La gente aplaudió a Keynes y los gobiernos occidentales adoptaron sus recomendaciones ante la oleada revolucionaria que veían llegar inexorablemente. Aquel brillante economista austríaco desapareció del escenario político. Pese a todo, en plena segunda guerra mundial, llamó poderosamente la atención la publicación de su libro “Camino de Servidumbre”, que ha sido de los textos más evocados en toda la segunda mitad del siglo XX; pero en aquellos momentos la gente estaba por ganar la guerra y no tenía tiempo para especulaciones filosóficas. Keynes había muerto en 1946 con apenas 63 años, pero sus discípulos tomaron el relevo de sus ideas, prolongando la influencia de sus recetas durante un par de décadas más. Hayek por su parte se retiró a sus cuarteles de invierno y fundó en 1947 la sociedad Mont Pelerin, donde desde Suiza continuó puliendo sus ideas liberales.
La resurrección de un gran economista
La concesión del premio Nobel le insufló una segunda juventud y unos ánimos que le estaban flaqueando cuando se encontraba al borde de la depresión. Su longevidad le permitió contemplar la llegada al poder de sus ideas, acogidas por Margaret Thatcher en Gran Bretaña y por Ronald Reagan en los Estados Unidos. Incluso con cerca de noventa años vio cómo se derrumbaba el muro de Berlín.

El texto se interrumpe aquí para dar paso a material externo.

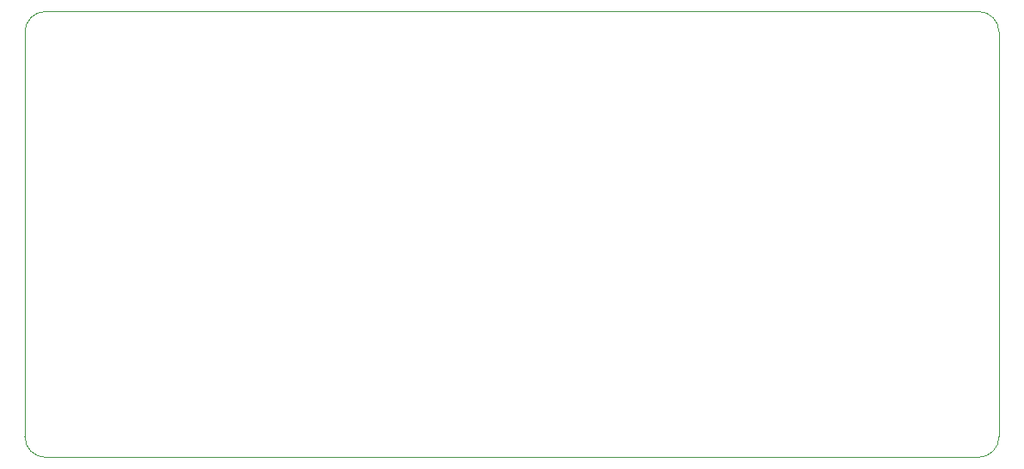
<source format=gbr>
%TF.GenerationSoftware,KiCad,Pcbnew,(6.0.5-0)*%
%TF.CreationDate,2022-06-30T10:43:35+01:00*%
%TF.ProjectId,revised_minh_design,72657669-7365-4645-9f6d-696e685f6465,rev?*%
%TF.SameCoordinates,Original*%
%TF.FileFunction,Profile,NP*%
%FSLAX46Y46*%
G04 Gerber Fmt 4.6, Leading zero omitted, Abs format (unit mm)*
G04 Created by KiCad (PCBNEW (6.0.5-0)) date 2022-06-30 10:43:35*
%MOMM*%
%LPD*%
G01*
G04 APERTURE LIST*
%TA.AperFunction,Profile*%
%ADD10C,0.100000*%
%TD*%
G04 APERTURE END LIST*
D10*
X50038000Y-80010000D02*
G75*
G03*
X52070000Y-82042000I2032000J0D01*
G01*
X146050000Y-80010000D02*
X146050000Y-40132000D01*
X144018000Y-38100000D02*
X52070000Y-38100000D01*
X50038000Y-40132000D02*
X50038000Y-80010000D01*
X52070000Y-82042000D02*
X144018000Y-82042000D01*
X144018000Y-82042000D02*
G75*
G03*
X146050000Y-80010000I0J2032000D01*
G01*
X146050000Y-40132000D02*
G75*
G03*
X144018000Y-38100000I-2032000J0D01*
G01*
X52070000Y-38100000D02*
G75*
G03*
X50038000Y-40132000I0J-2032000D01*
G01*
M02*

</source>
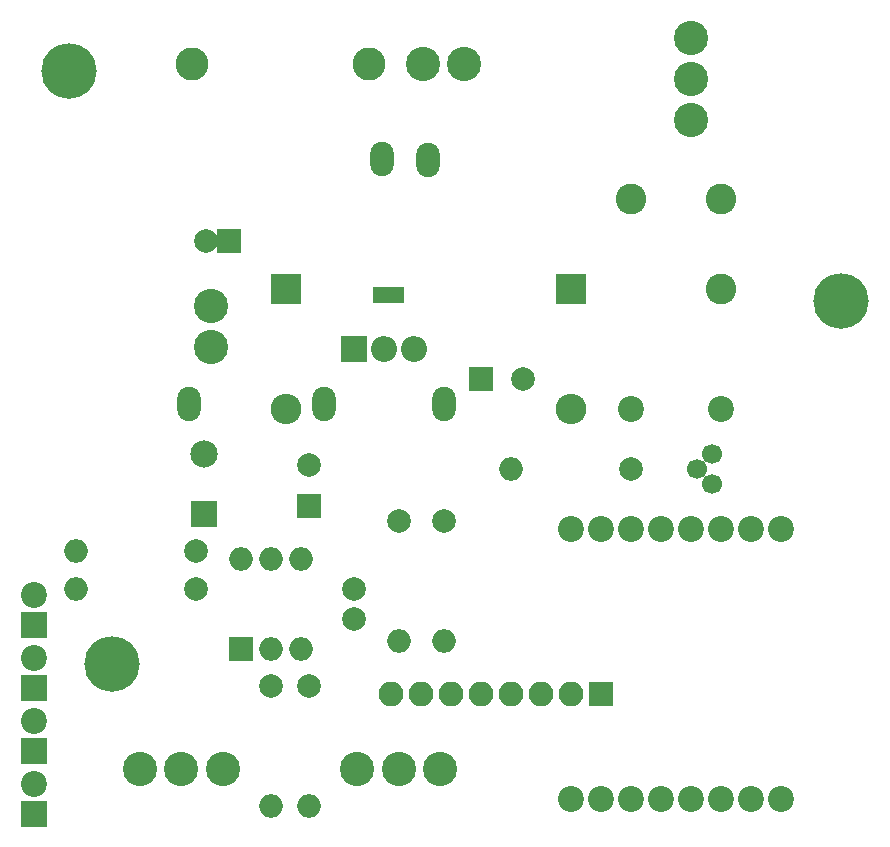
<source format=gbr>
G04 #@! TF.FileFunction,Soldermask,Top*
%FSLAX46Y46*%
G04 Gerber Fmt 4.6, Leading zero omitted, Abs format (unit mm)*
G04 Created by KiCad (PCBNEW 4.0.7) date 02/09/18 10:32:30*
%MOMM*%
%LPD*%
G01*
G04 APERTURE LIST*
%ADD10C,0.100000*%
%ADD11O,2.000000X2.900000*%
%ADD12C,1.700000*%
%ADD13C,2.200000*%
%ADD14C,2.800000*%
%ADD15C,2.000000*%
%ADD16O,2.000000X2.000000*%
%ADD17R,2.100000X2.100000*%
%ADD18O,2.100000X2.100000*%
%ADD19C,2.900000*%
%ADD20C,2.600000*%
%ADD21R,2.200000X2.200000*%
%ADD22O,2.200000X2.200000*%
%ADD23R,2.000000X2.000000*%
%ADD24R,2.600000X2.600000*%
%ADD25O,2.600000X2.600000*%
%ADD26R,2.305000X2.305000*%
%ADD27C,2.305000*%
%ADD28C,4.700000*%
%ADD29R,1.400000X1.400000*%
G04 APERTURE END LIST*
D10*
D11*
X221595000Y-75445000D03*
X217695000Y-75345000D03*
X201295000Y-96105000D03*
X212725000Y-96105000D03*
X222885000Y-96105000D03*
D12*
X244348000Y-101600000D03*
X245618000Y-100330000D03*
X245618000Y-102870000D03*
D13*
X233680000Y-129540000D03*
X236220000Y-129540000D03*
X238760000Y-129540000D03*
X241300000Y-129540000D03*
X243840000Y-129540000D03*
X246380000Y-129540000D03*
X248920000Y-129540000D03*
X251460000Y-129540000D03*
X251460000Y-106680000D03*
X248920000Y-106680000D03*
X246380000Y-106680000D03*
X243840000Y-106680000D03*
X241300000Y-106680000D03*
X238760000Y-106680000D03*
X236220000Y-106680000D03*
X233680000Y-106680000D03*
D14*
X216535000Y-67310000D03*
X201535000Y-67310000D03*
D15*
X222885000Y-106045000D03*
D16*
X222885000Y-116205000D03*
D17*
X236220000Y-120650000D03*
D18*
X233680000Y-120650000D03*
X231140000Y-120650000D03*
X228600000Y-120650000D03*
X226060000Y-120650000D03*
X223520000Y-120650000D03*
X220980000Y-120650000D03*
X218440000Y-120650000D03*
D19*
X224635000Y-67310000D03*
X221135000Y-67310000D03*
D13*
X246380000Y-96520000D03*
X238760000Y-96520000D03*
D20*
X246380000Y-86360000D03*
X246380000Y-78740000D03*
X238760000Y-78740000D03*
D21*
X215265000Y-91440000D03*
D22*
X217805000Y-91440000D03*
X220345000Y-91440000D03*
D23*
X226060000Y-93980000D03*
D15*
X229560000Y-93980000D03*
D23*
X204724000Y-82296000D03*
D15*
X202724000Y-82296000D03*
D23*
X211455000Y-104775000D03*
D15*
X211455000Y-101275000D03*
X215265000Y-114300000D03*
X215265000Y-111800000D03*
D21*
X188214000Y-120142000D03*
D13*
X188214000Y-117602000D03*
D21*
X188214000Y-125476000D03*
D13*
X188214000Y-122936000D03*
D21*
X188214000Y-130810000D03*
D13*
X188214000Y-128270000D03*
D24*
X233680000Y-86360000D03*
D25*
X233680000Y-96520000D03*
D19*
X203200000Y-87785000D03*
X203200000Y-91285000D03*
X215575000Y-127000000D03*
X219075000Y-127000000D03*
X222575000Y-127000000D03*
X197160000Y-127000000D03*
X200660000Y-127000000D03*
X204160000Y-127000000D03*
X243840000Y-72080000D03*
X243840000Y-68580000D03*
X243840000Y-65080000D03*
D26*
X202565000Y-105410000D03*
D27*
X202565000Y-100330000D03*
D15*
X201930000Y-108585000D03*
D16*
X191770000Y-108585000D03*
D15*
X201930000Y-111760000D03*
D16*
X191770000Y-111760000D03*
D15*
X219075000Y-106045000D03*
D16*
X219075000Y-116205000D03*
D15*
X238760000Y-101600000D03*
D16*
X228600000Y-101600000D03*
D15*
X208280000Y-120015000D03*
D16*
X208280000Y-130175000D03*
D15*
X211455000Y-120015000D03*
D16*
X211455000Y-130175000D03*
D23*
X205740000Y-116840000D03*
D16*
X210820000Y-109220000D03*
X208280000Y-116840000D03*
X208280000Y-109220000D03*
X210820000Y-116840000D03*
X205740000Y-109220000D03*
D21*
X188214000Y-114808000D03*
D13*
X188214000Y-112268000D03*
D24*
X209550000Y-86360000D03*
D25*
X209550000Y-96520000D03*
D28*
X194818000Y-118110000D03*
X191135000Y-67945000D03*
X256540000Y-87376000D03*
D29*
X217536000Y-86868000D03*
X218836000Y-86868000D03*
M02*

</source>
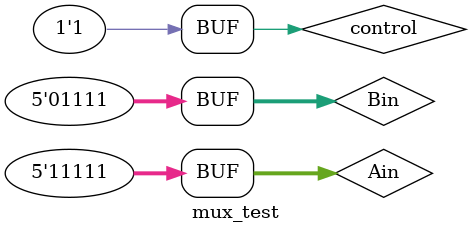
<source format=v>
`timescale 1ns / 1ps

module mux_test;

	reg [4:0] Ain;
	reg [4:0] Bin;
	reg control;
	wire [4:0] mux_out;

	mux#(5) uut (
		.Ain(Ain), 
		.Bin(Bin), 
		.control(control), 
		.mux_out(mux_out)
	);

	initial begin
		Ain <= 0;
		Bin <= 1;
		control <= 0;
        #10;
        
        Ain <= 0;
        Bin <= 1;
        control <= 1;
        #10;

		Ain <= 31;
		Bin <= 15;
		control <= 0;
        #10;
        
        Ain <= 31;
        Bin <= 15;
        control <= 1;
        #10;
	end
      
endmodule


</source>
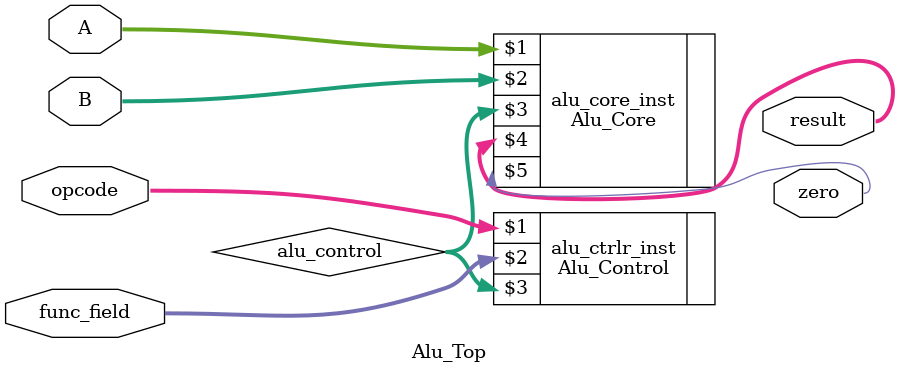
<source format=v>
`timescale 1ns / 1ps

module Alu_Top(opcode,func_field,A,B,result,zero);

input [5:0] opcode;
input [5:0] func_field;
input [31:0] A;
input [31:0] B;
output [31:0] result;
output zero;
wire [2:0] alu_control;

//generate the alu control signalsfrom opcode and functional field as input
Alu_Control alu_ctrlr_inst(opcode, func_field, alu_control);

//do the necessary operations based on alu control signals
Alu_Core alu_core_inst (A,B,alu_control,result,zero);

endmodule



</source>
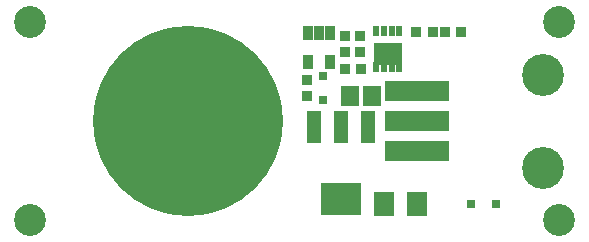
<source format=gbs>
G04*
G04 #@! TF.GenerationSoftware,Altium Limited,CircuitStudio,1.5.2 (30)*
G04*
G04 Layer_Color=8150272*
%FSLAX25Y25*%
%MOIN*%
G70*
G01*
G75*
%ADD43R,0.03800X0.03800*%
%ADD48R,0.03800X0.03800*%
%ADD49C,0.13986*%
%ADD50C,0.63398*%
%ADD51C,0.10642*%
%ADD52R,0.21584X0.07096*%
%ADD53R,0.04737X0.10642*%
%ADD54R,0.13792X0.10642*%
%ADD55R,0.03162X0.02769*%
%ADD56R,0.07099X0.07887*%
%ADD57R,0.05918X0.06706*%
%ADD58R,0.03359X0.05131*%
%ADD59R,0.01969X0.03661*%
%ADD60R,0.02769X0.03162*%
%ADD61R,0.09252X0.07677*%
%ADD62C,0.03162*%
D43*
X81440Y29528D02*
D03*
X76040D02*
D03*
X57700Y17500D02*
D03*
X52300D02*
D03*
X90889Y29528D02*
D03*
X85489D02*
D03*
D48*
X52362Y28291D02*
D03*
Y22891D02*
D03*
X57087Y28291D02*
D03*
Y22891D02*
D03*
X39500Y8300D02*
D03*
Y13700D02*
D03*
D49*
X118287Y-15512D02*
D03*
Y15512D02*
D03*
D50*
X0Y0D02*
D03*
D51*
X-52756Y33071D02*
D03*
Y-33071D02*
D03*
X123622D02*
D03*
Y33071D02*
D03*
D52*
X76201Y-10000D02*
D03*
Y-0D02*
D03*
Y10000D02*
D03*
D53*
X41945Y-1992D02*
D03*
X51000D02*
D03*
X60055D02*
D03*
D54*
X51000Y-26008D02*
D03*
D55*
X102559Y-27559D02*
D03*
X94291D02*
D03*
D56*
X65354D02*
D03*
X76378D02*
D03*
D57*
X61240Y8500D02*
D03*
X53760D02*
D03*
D58*
X39760Y29224D02*
D03*
X43500D02*
D03*
X47240D02*
D03*
Y19776D02*
D03*
X39760D02*
D03*
D59*
X62661Y17957D02*
D03*
X65220D02*
D03*
X67779D02*
D03*
X70339D02*
D03*
Y30043D02*
D03*
X67779D02*
D03*
X65220D02*
D03*
X62661D02*
D03*
D60*
X45000Y6866D02*
D03*
Y15134D02*
D03*
D61*
X66500Y22406D02*
D03*
D62*
X63779Y24173D02*
D03*
X66417Y24134D02*
D03*
X69095Y24173D02*
D03*
Y20630D02*
D03*
X66417Y20591D02*
D03*
X63779Y20630D02*
D03*
M02*

</source>
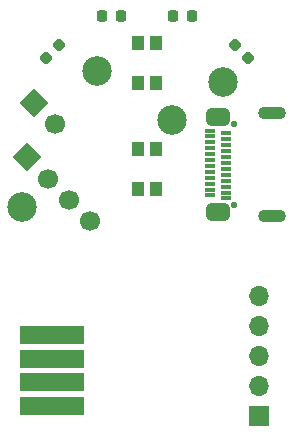
<source format=gbr>
%TF.GenerationSoftware,KiCad,Pcbnew,9.0.5*%
%TF.CreationDate,2025-11-12T12:14:19+01:00*%
%TF.ProjectId,Control board,436f6e74-726f-46c2-9062-6f6172642e6b,rev?*%
%TF.SameCoordinates,Original*%
%TF.FileFunction,Soldermask,Top*%
%TF.FilePolarity,Negative*%
%FSLAX46Y46*%
G04 Gerber Fmt 4.6, Leading zero omitted, Abs format (unit mm)*
G04 Created by KiCad (PCBNEW 9.0.5) date 2025-11-12 12:14:19*
%MOMM*%
%LPD*%
G01*
G04 APERTURE LIST*
G04 Aperture macros list*
%AMRoundRect*
0 Rectangle with rounded corners*
0 $1 Rounding radius*
0 $2 $3 $4 $5 $6 $7 $8 $9 X,Y pos of 4 corners*
0 Add a 4 corners polygon primitive as box body*
4,1,4,$2,$3,$4,$5,$6,$7,$8,$9,$2,$3,0*
0 Add four circle primitives for the rounded corners*
1,1,$1+$1,$2,$3*
1,1,$1+$1,$4,$5*
1,1,$1+$1,$6,$7*
1,1,$1+$1,$8,$9*
0 Add four rect primitives between the rounded corners*
20,1,$1+$1,$2,$3,$4,$5,0*
20,1,$1+$1,$4,$5,$6,$7,0*
20,1,$1+$1,$6,$7,$8,$9,0*
20,1,$1+$1,$8,$9,$2,$3,0*%
%AMHorizOval*
0 Thick line with rounded ends*
0 $1 width*
0 $2 $3 position (X,Y) of the first rounded end (center of the circle)*
0 $4 $5 position (X,Y) of the second rounded end (center of the circle)*
0 Add line between two ends*
20,1,$1,$2,$3,$4,$5,0*
0 Add two circle primitives to create the rounded ends*
1,1,$1,$2,$3*
1,1,$1,$4,$5*%
%AMRotRect*
0 Rectangle, with rotation*
0 The origin of the aperture is its center*
0 $1 length*
0 $2 width*
0 $3 Rotation angle, in degrees counterclockwise*
0 Add horizontal line*
21,1,$1,$2,0,0,$3*%
G04 Aperture macros list end*
%ADD10R,5.500000X1.500000*%
%ADD11C,2.500000*%
%ADD12RoundRect,0.218750X0.218750X0.256250X-0.218750X0.256250X-0.218750X-0.256250X0.218750X-0.256250X0*%
%ADD13RoundRect,0.218750X-0.218750X-0.256250X0.218750X-0.256250X0.218750X0.256250X-0.218750X0.256250X0*%
%ADD14R,1.050000X1.150000*%
%ADD15C,0.550000*%
%ADD16R,0.850000X0.300000*%
%ADD17RoundRect,0.400000X0.750000X-0.100000X0.750000X0.100000X-0.750000X0.100000X-0.750000X-0.100000X0*%
%ADD18RoundRect,0.450000X0.550000X-0.320000X0.550000X0.320000X-0.550000X0.320000X-0.550000X-0.320000X0*%
%ADD19RoundRect,0.218750X0.335876X0.026517X0.026517X0.335876X-0.335876X-0.026517X-0.026517X-0.335876X0*%
%ADD20RoundRect,0.218750X0.026517X-0.335876X0.335876X-0.026517X-0.026517X0.335876X-0.335876X0.026517X0*%
%ADD21RotRect,1.700000X1.700000X225.000000*%
%ADD22HorizOval,1.700000X0.000000X0.000000X0.000000X0.000000X0*%
%ADD23R,1.700000X1.700000*%
%ADD24O,1.700000X1.700000*%
G04 APERTURE END LIST*
D10*
%TO.C,U6*%
X41950000Y-57050000D03*
X41950000Y-59050000D03*
X41950000Y-61050000D03*
X41950000Y-63050000D03*
%TD*%
D11*
%TO.C,TP3*%
X56400000Y-35600000D03*
%TD*%
D12*
%TO.C,D4*%
X53787501Y-30000000D03*
X52212499Y-30000000D03*
%TD*%
D13*
%TO.C,D3*%
X46212499Y-30000000D03*
X47787501Y-30000000D03*
%TD*%
D14*
%TO.C,SW1*%
X50750001Y-35700000D03*
X50750001Y-32300000D03*
X49249999Y-35700000D03*
X49249999Y-32300000D03*
%TD*%
%TO.C,SW2*%
X50750001Y-44700000D03*
X50750001Y-41300000D03*
X49249999Y-44700000D03*
X49249999Y-41300000D03*
%TD*%
D11*
%TO.C,TP4*%
X45800000Y-34700000D03*
%TD*%
D15*
%TO.C,J1*%
X57350000Y-46000000D03*
X57350000Y-39200000D03*
D16*
X55325000Y-45220000D03*
X55325000Y-44719999D03*
X55325000Y-44220000D03*
X55324999Y-43720000D03*
X55325000Y-43220000D03*
X55325000Y-42720000D03*
X55324999Y-42220000D03*
X55325000Y-41720000D03*
X55325000Y-41220001D03*
X55325000Y-40720000D03*
X55325000Y-40220000D03*
X55324999Y-39720000D03*
X56725000Y-39970000D03*
X56725000Y-40470000D03*
X56724999Y-40970000D03*
X56725000Y-41470000D03*
X56725000Y-41970000D03*
X56724999Y-42470000D03*
X56725000Y-42970000D03*
X56724999Y-43470000D03*
X56725000Y-43970000D03*
X56725000Y-44470000D03*
X56724999Y-44970000D03*
X56725000Y-45470000D03*
D17*
X60550000Y-46920000D03*
D18*
X55999999Y-46650000D03*
X55999999Y-38550000D03*
D17*
X60550000Y-38280000D03*
%TD*%
D11*
%TO.C,TP2*%
X52100000Y-38800000D03*
%TD*%
D19*
%TO.C,D5*%
X58556847Y-33556847D03*
X57443153Y-32443153D03*
%TD*%
D20*
%TO.C,D2*%
X41443153Y-33556847D03*
X42556847Y-32443153D03*
%TD*%
D11*
%TO.C,TP1*%
X39400000Y-46200000D03*
%TD*%
D21*
%TO.C,J3*%
X39812994Y-42000000D03*
D22*
X41609045Y-43796051D03*
X43405096Y-45592102D03*
X45201148Y-47388154D03*
%TD*%
D21*
%TO.C,BT1*%
X40400000Y-37400000D03*
D22*
X42196051Y-39196051D03*
%TD*%
D23*
%TO.C,J2*%
X59500000Y-63854999D03*
D24*
X59500000Y-61314999D03*
X59500000Y-58775000D03*
X59500000Y-56234999D03*
X59500000Y-53694999D03*
%TD*%
M02*

</source>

Nuevos Nobel de Economía, concedidos a los apestados seguidores de Hayek, vinieron a reemplazar a keynesianos y postkeynesianos, ahora caídos en una desgracia relativa. Es comprensible que los que habían sufrido un largo ostracismo académico, llamasen a estos últimos, en ausencia de su mentor ideológico, y con evidente espíritu de revancha, como “las viudas”.
Hayek murió en 1992 reivindicado y reconociéndole sus contribuciones a la Teoría Económica, pero ello no quita ninguna importancia a las políticas que inspiró Keynes y que posiblemente salvaron a Occidente de caer en regímenes dictatoriales de uno y otro sentido. Lo que propone Hayek es la ortodoxia liberal en condiciones normales, compatible con la heterodoxia keynesiana en situaciones extremas.
Como la felicidad nunca es completa, Hayek tuvo que compartir el Nobel de Economía con Gunnar Myrdal, de forma que el máximo adalid de los liberales, en un guiño, posiblemente intencionado, fue situado por el Comité de Adjudicación del Premio al mismo nivel que un conspicuo socialista sueco.